Although there is some logic to the gas producers' readingthat any well *810 which produces less than 26 barrels of oil per day shall be taxed at four percent of the value of all oil and gas from the well we find it implausible that the legislature would enact a statute to increase the severance tax on oil and gas and then obliquely exempt all gas from the increase except for gas which happens to come from wells which also produce substantial quantities of oil. Such a broad exemption should be clearly set out if such is the legislative intent. Nearly all of the gas producers' wells would be exempt if we were to accept their reading of the statute. We do not find that they have met their burden of proving that they come within the exemption.

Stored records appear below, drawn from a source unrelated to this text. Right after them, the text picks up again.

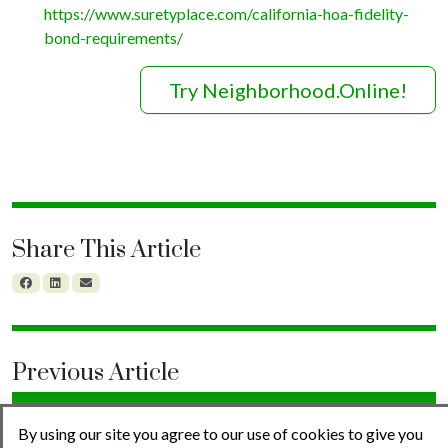
https://www.suretyplace.com/california-hoa-fidelity-
bond-requirements/
Try Neighborhood.Online!
Share This Article
Previous Article
By using our site you agree to our use of cookies to give you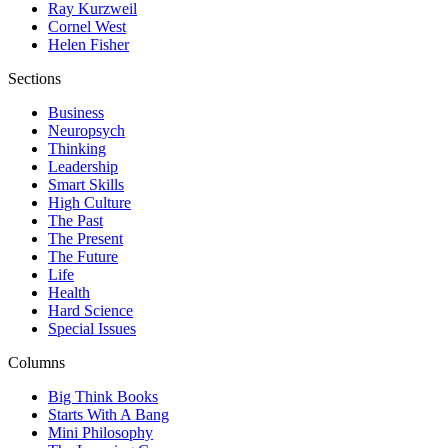
Ray Kurzweil
Cornel West
Helen Fisher
Sections
Business
Neuropsych
Thinking
Leadership
Smart Skills
High Culture
The Past
The Present
The Future
Life
Health
Hard Science
Special Issues
Columns
Big Think Books
Starts With A Bang
Mini Philosophy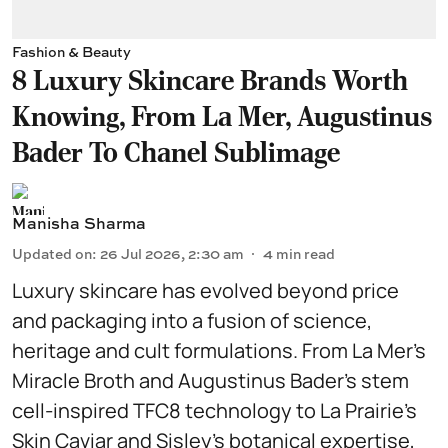
Fashion & Beauty
8 Luxury Skincare Brands Worth
Knowing, From La Mer, Augustinus
Bader To Chanel Sublimage
Manisha Sharma
Updated on
:
26 Jul 2026, 2:30 am
4
min read
Luxury skincare has evolved beyond price
and packaging into a fusion of science,
heritage and cult formulations. From La Mer’s
Miracle Broth and Augustinus Bader’s stem
cell-inspired TFC8 technology to La Prairie’s
Skin Caviar and Sisley’s botanical expertise,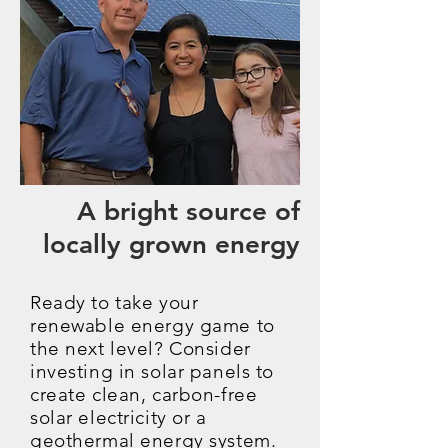
A bright source of
locally grown energy
Ready to take your
renewable energy game to
the next level? Consider
investing in solar panels to
create clean, carbon-free
solar electricity or a
geothermal energy system.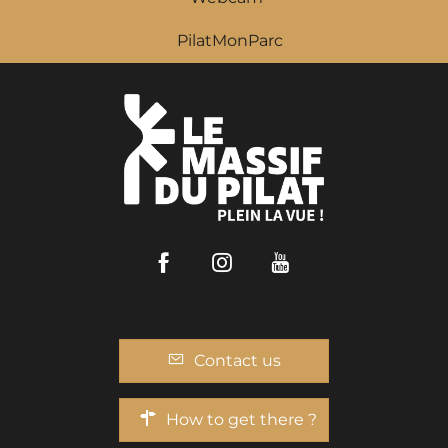
PilatMonParc
Facebook
Instagram
Youtube
Contact us
How to get there ?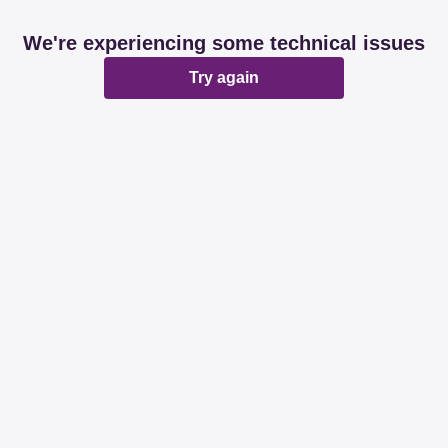
We're experiencing some technical issues
Try again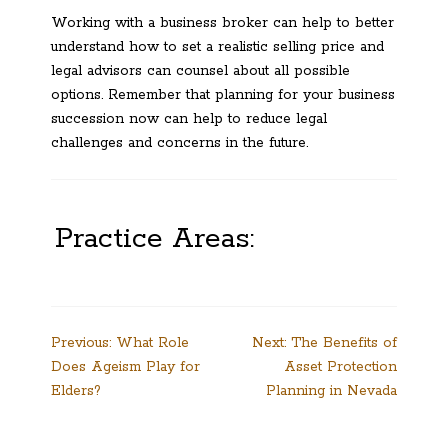
Working with a business broker can help to better
understand how to set a realistic selling price and
legal advisors can counsel about all possible
options. Remember that planning for your business
succession now can help to reduce legal
challenges and concerns in the future.
Practice Areas:
Post
Previous:
What Role
Next:
The Benefits of
Does Ageism Play for
Asset Protection
navigation
Elders?
Planning in Nevada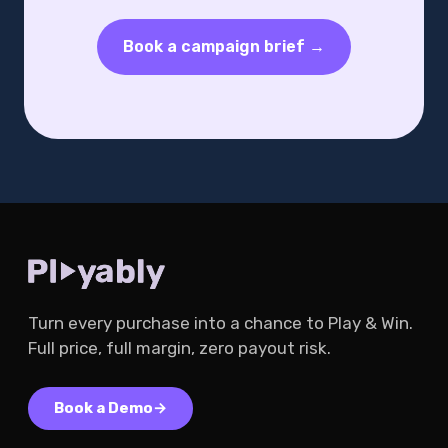
Book a campaign brief →
Turn every purchase into a chance to Play & Win.
Full price, full margin, zero payout risk.
Book a Demo
→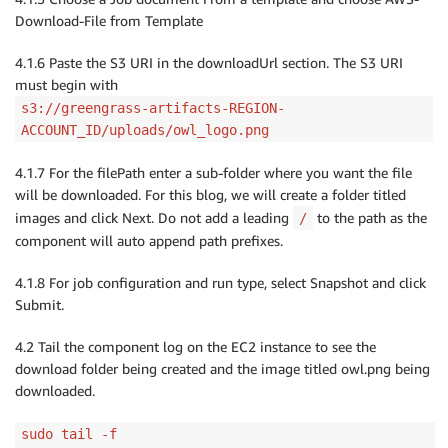
Download-File from Template
4.1.6 Paste the S3 URI in the downloadUrl section. The S3 URI
must begin with
s3://greengrass-artifacts-REGION-
ACCOUNT_ID/uploads/owl_logo.png
4.1.7 For the filePath enter a sub-folder where you want the file
will be downloaded. For this blog, we will create a folder titled
images and click Next. Do not add a leading
to the path as the
/
component will auto append path prefixes.
4.1.8 For job configuration and run type, select Snapshot and click
Submit.
4.2 Tail the component log on the EC2 instance to see the
download folder being created and the image titled owl.png being
downloaded.
sudo tail -f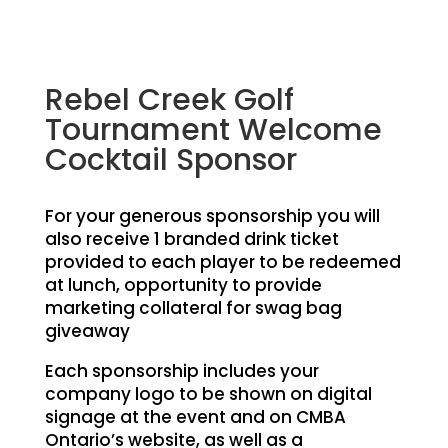
Rebel Creek Golf
Tournament Welcome
Cocktail Sponsor
For your generous sponsorship you will
also receive 1 branded drink ticket
provided to each player to be redeemed
at lunch, opportunity to provide
marketing collateral for swag bag
giveaway
Each sponsorship includes your
company logo to be shown on digital
signage at the event and on CMBA
Ontario’s website, as well as a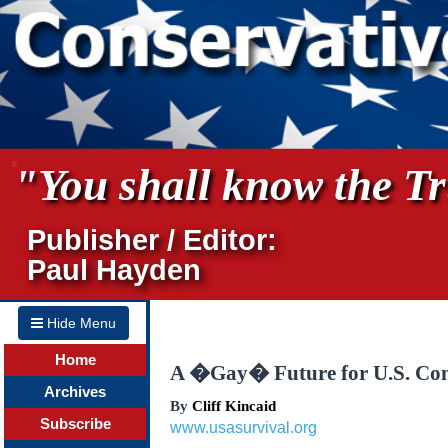
"You shall know the Tru
Publisher / Editor:
Paul Hayden
Hide Menu
Home
A �Gay� Future for U.S. Con
Archives
By
Cliff Kincaid
Subscribe
www.usasurvival.org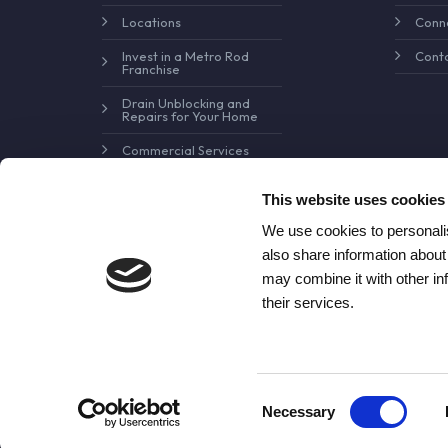
Locations
Conne
Invest in a Metro Rod
Conta
Franchise
Drain Unblocking and
Repairs for Your Home
Commercial Services
Pollution Control and
Prevention
This website uses cookies
We use cookies to personalis
also share information about
may combine it with other in
their services.
Consent
Necessary
© Copyright Metro Rod Drain Ca
Selection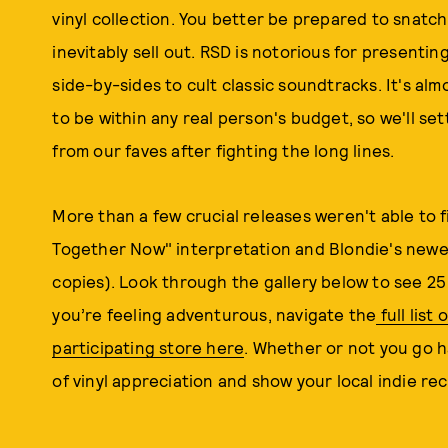
vinyl collection. You better be prepared to snatch
inevitably sell out. RSD is notorious for present
side-by-sides to cult classic soundtracks. It's al
to be within any real person's budget, so we'll s
from our faves after fighting the long lines.
More than a few crucial releases weren't able to fit
Together Now" interpretation and Blondie's newe
copies). Look through the gallery below to see 25 
you’re feeling adventurous, navigate the
full list
participating store here
. Whether or not you go h
of vinyl appreciation and show your local indie r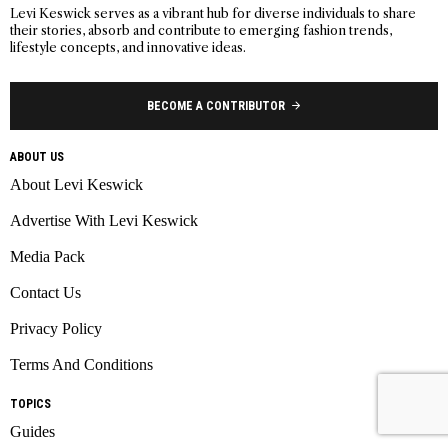
Levi Keswick serves as a vibrant hub for diverse individuals to share
their stories, absorb and contribute to emerging fashion trends,
lifestyle concepts, and innovative ideas.
BECOME A CONTRIBUTOR
ABOUT US
About Levi Keswick
Advertise With Levi Keswick
Media Pack
Contact Us
Privacy Policy
Terms And Conditions
TOPICS
Guides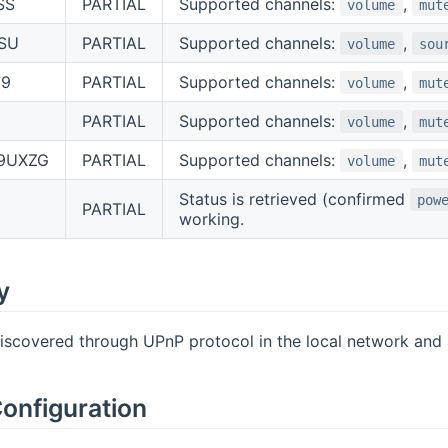
SS
PARTIAL
Supported channels:
,
volume
mut
SU
PARTIAL
Supported channels:
,
volume
sou
79
PARTIAL
Supported channels:
,
volume
mut
PARTIAL
Supported channels:
,
volume
mut
9UXZG
PARTIAL
Supported channels:
,
volume
mut
Status is retrieved (confirmed
pow
PARTIAL
working.
y
iscovered through UPnP protocol in the local network and al
onfiguration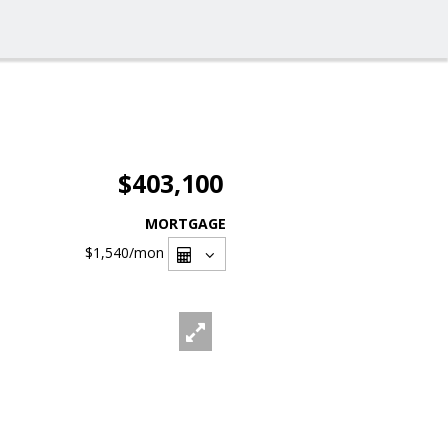
$403,100
MORTGAGE
$1,540
/mon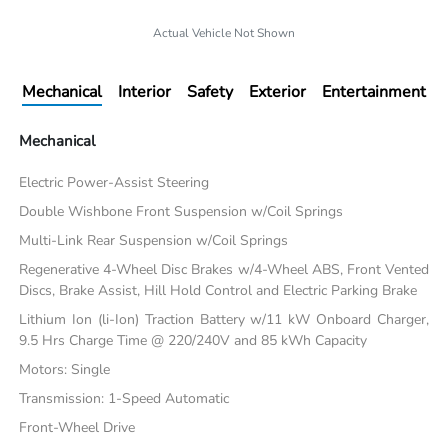
Actual Vehicle Not Shown
Mechanical
Interior
Safety
Exterior
Entertainment
Mechanical
Electric Power-Assist Steering
Double Wishbone Front Suspension w/Coil Springs
Multi-Link Rear Suspension w/Coil Springs
Regenerative 4-Wheel Disc Brakes w/4-Wheel ABS, Front Vented
Discs, Brake Assist, Hill Hold Control and Electric Parking Brake
Lithium Ion (li-Ion) Traction Battery w/11 kW Onboard Charger,
9.5 Hrs Charge Time @ 220/240V and 85 kWh Capacity
Motors: Single
Transmission: 1-Speed Automatic
Front-Wheel Drive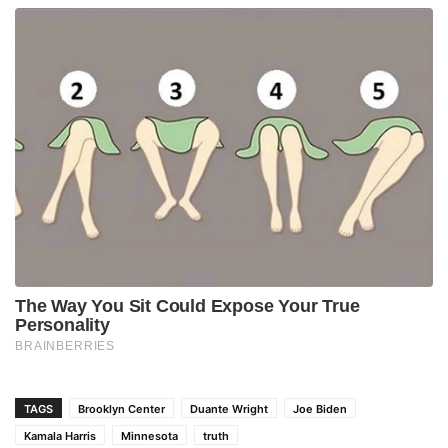
TAGS
Brooklyn Center
Duante Wright
Joe Biden
Kamala Harris
Minnesota
truth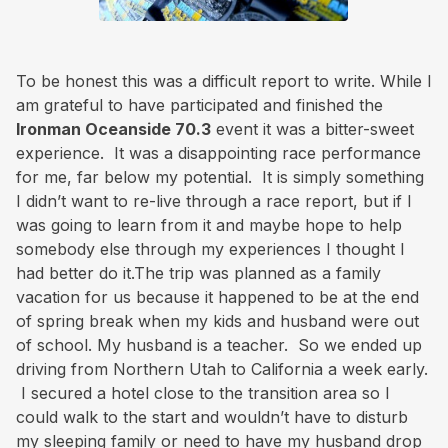
To be honest this was a difficult report to write. While I
am grateful to have participated and finished the
Ironman Oceanside 70.3
event it was a bitter-sweet
experience. It was a disappointing race performance
for me, far below my potential. It is simply something
I didn’t want to re-live through a race report, but if I
was going to learn from it and maybe hope to help
somebody else through my experiences I thought I
had better do it.The trip was planned as a family
vacation for us because it happened to be at the end
of spring break when my kids and husband were out
of school. My husband is a teacher. So we ended up
driving from Northern Utah to California a week early.
I secured a hotel close to the transition area so I
could walk to the start and wouldn’t have to disturb
my sleeping family or need to have my husband drop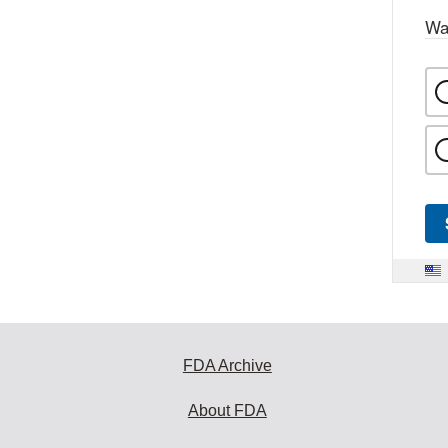
Wa
FDA Archive
About FDA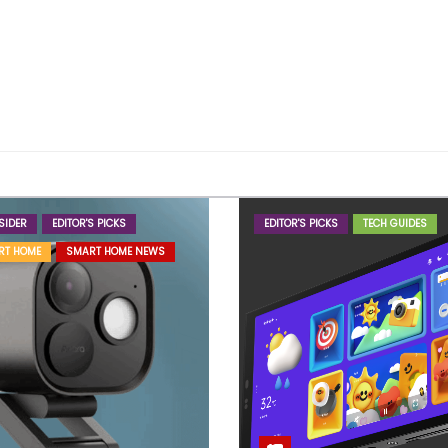
SIDER
EDITOR'S PICKS
EDITOR'S PICKS
TECH GUIDES
RT HOME
SMART HOME NEWS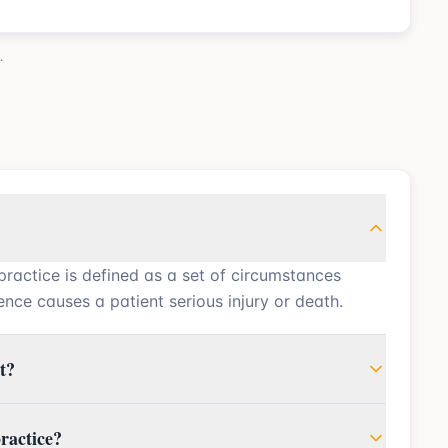
.
practice is defined as a set of circumstances
nce causes a patient serious injury or death.
t?
ractice?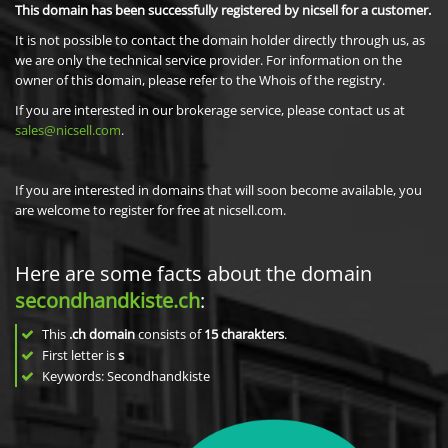
This domain has been successfully registered by nicsell for a customer.
It is not possible to contact the domain holder directly through us, as
we are only the technical service provider. For information on the
owner of this domain, please refer to the Whois of the registry.
If you are interested in our brokerage service, please contact us at
sales@nicsell.com
.
If you are interested in domains that will soon become available, you
are welcome to register for free at nicsell.com.
Here are some facts about the domain
secondhandkiste.ch
:
This
.ch domain
consists of
15
charakters
.
First letter is
s
Keywords: Secondhandkiste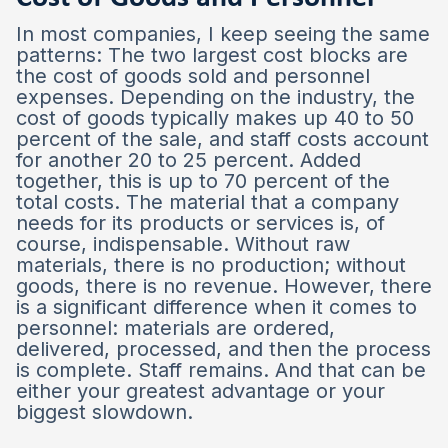
In most companies, I keep seeing the same
patterns: The two largest cost blocks are
the cost of goods sold and personnel
expenses. Depending on the industry, the
cost of goods typically makes up 40 to 50
percent of the sale, and staff costs account
for another 20 to 25 percent. Added
together, this is up to 70 percent of the
total costs. The material that a company
needs for its products or services is, of
course, indispensable. Without raw
materials, there is no production; without
goods, there is no revenue. However, there
is a significant difference when it comes to
personnel: materials are ordered,
delivered, processed, and then the process
is complete. Staff remains. And that can be
either your greatest advantage or your
biggest slowdown.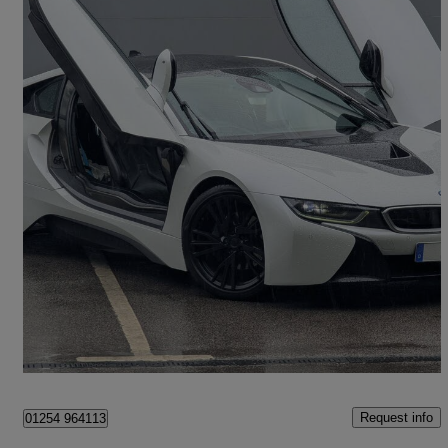
2016 BMW i8
2dr Auto
72,511 miles
£28,995
Fair Deal
Great Harwood
Request info
01254 964113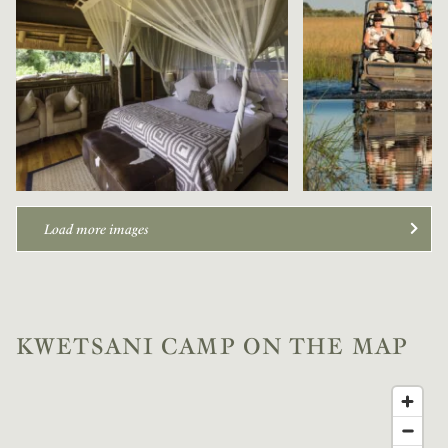
Load more images
KWETSANI CAMP ON THE MAP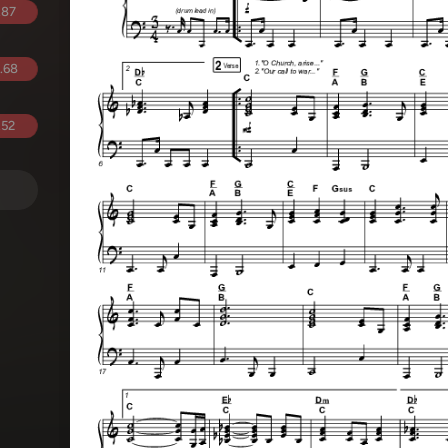
.87
.68
.52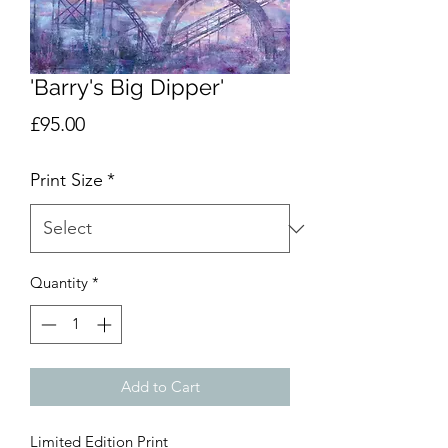
'Barry's Big Dipper'
Price
£95.00
Print Size
*
Quantity
*
Add to Cart
Limited Edition Print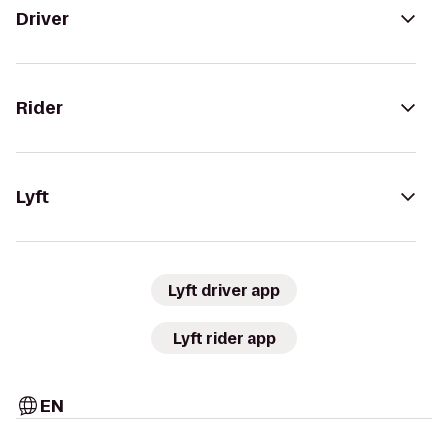
Driver
Rider
Lyft
Lyft driver app
Lyft rider app
EN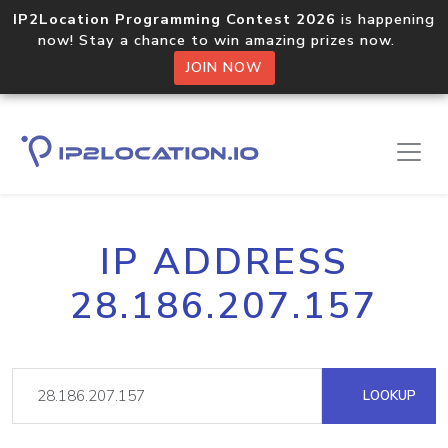
IP2Location Programming Contest 2026
is happening
now! Stay a chance to win amazing prizes now.
JOIN NOW
IP ADDRESS
28.186.207.157
LOOKUP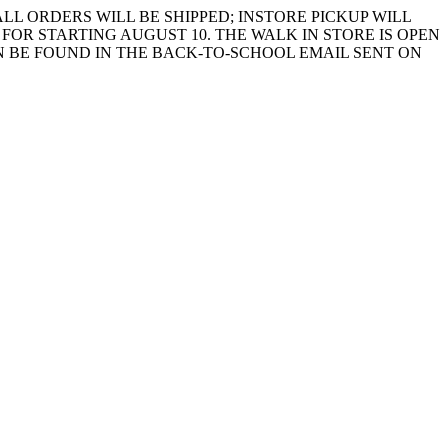
LL ORDERS WILL BE SHIPPED; INSTORE PICKUP WILL
FOR STARTING AUGUST 10. THE WALK IN STORE IS OPEN
 BE FOUND IN THE BACK-TO-SCHOOL EMAIL SENT ON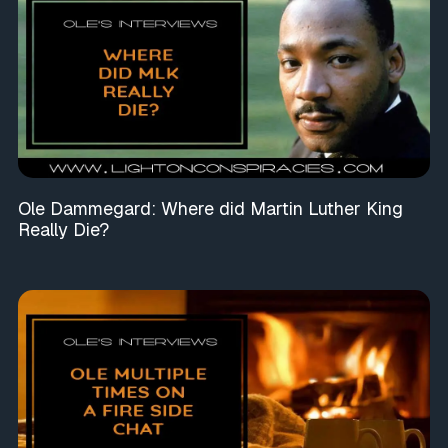
Ole Dammegard: Where did Martin Luther King
Really Die?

The statement by this Court that the exemption refers to all wells producing either oil or gas was made in conclusory terms after a long discussion of other complicated issues. After fuller consideration, we disagree with the position urged by the gas producers and hold that the "26 barrels of oil" exemption does not serve to exempt virtually all gas production in the state from the increase levied by the statute.

The judgment is reversed and the cause remanded for further proceedings not inconsistent with this opinion.


All the Justices concur.


[1] Eagerton v. Exchange Oil & Gas Corp., 404 So. 2d 1 (Ala. 1981); various oil producing companies have also appealed after remand of the action.

[2] Three other gas companies who were parties below adopted the position of the above-named appellees and all five filed motions to dismiss the appeal. In view of our decision on the merits, these motions are denied.

[3] The legislature amended this code section again in 1980, but that act is not at issue here. Acts of Alabama 1980, Act No. 80-708.

[4] Act No. 80-708 (see note 3) contains an identically worded exemption for wells producing less than 40 barrels of oil per day.